Is your Performance Testing in an Agile SDLC really 'agile'?
Agile software development is seen as a value-driven method where cross functional teams are expected to deliver and respond to changes quickly and for the iterations happening throughout the development cycle. I have come across performance testing team working in agile projects complaining about burnout due to excessive testing and effort overrun. While an agile method promotes incremental development to changes, it creates quite a bit of challenge for the performance test team. Performance testing team expects a functionally stable environment to carry out tests and investigate performance issues but with continuous changes happening in the code it seems a distant dream. Once bottleneck is identified, performance tuning is done that involves isolating the code segment causing performance issue and rectifying it. However, continuous changes in the code and the functionality make it difficult to pin point the code causing performance degradation. Moreover, short sprint timeline for performance testing does not leave a room for deep dive analysis.
Nevertheless there are benefits too when performance testing goes hand-in-hand with agile development cycle. It is well known that the cost of fixing a defect is less when detected early in the life cycle stages. The objective of testing in the sprint is to test performance early and often. It becomes more costly to incorporate the changes related to performance when testing takes longer time. Performance testing team becomes an important part of the collaborative team and a continuous feedback to developers, architects, project team on application performance is provided which finally results in the delivery of a superior quality product.
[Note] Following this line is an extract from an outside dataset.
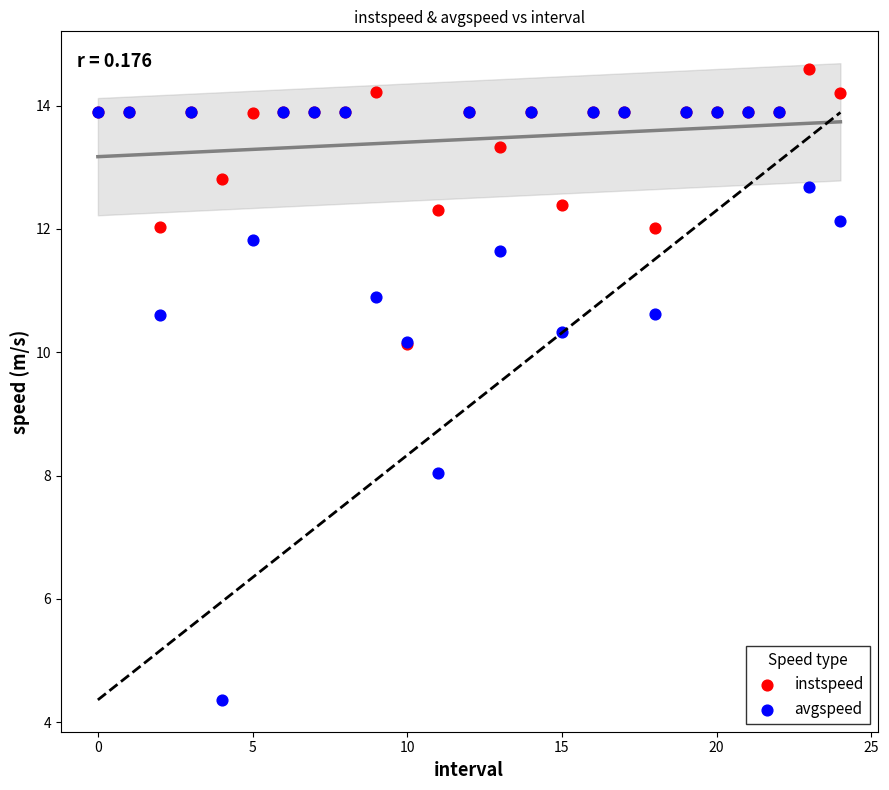

Which series reaches the maximum Y coordinate?

instspeed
To quantify Agility in a project a metric called Agility Measurement Index (AMI) is used which can be derived based on five dimensions - Duration, Risk, Novelty, Effort and Interaction. A low value of AMI indicator is a combination of short duration, low risk, low novelty, limited effort and with minimal customer interaction and that project is more likely suitable for waterfall model. To read more about AMI refer to the research paper titled METRICS AND TECHNIQUES TO GUIDE SOFTWARE DEVELOPMENT published by Florida State University. I believe similar agility assessment is required separately for the performance testing as well to take a decision as to whether the performance testing piece is really a right candidate for the agile cycle.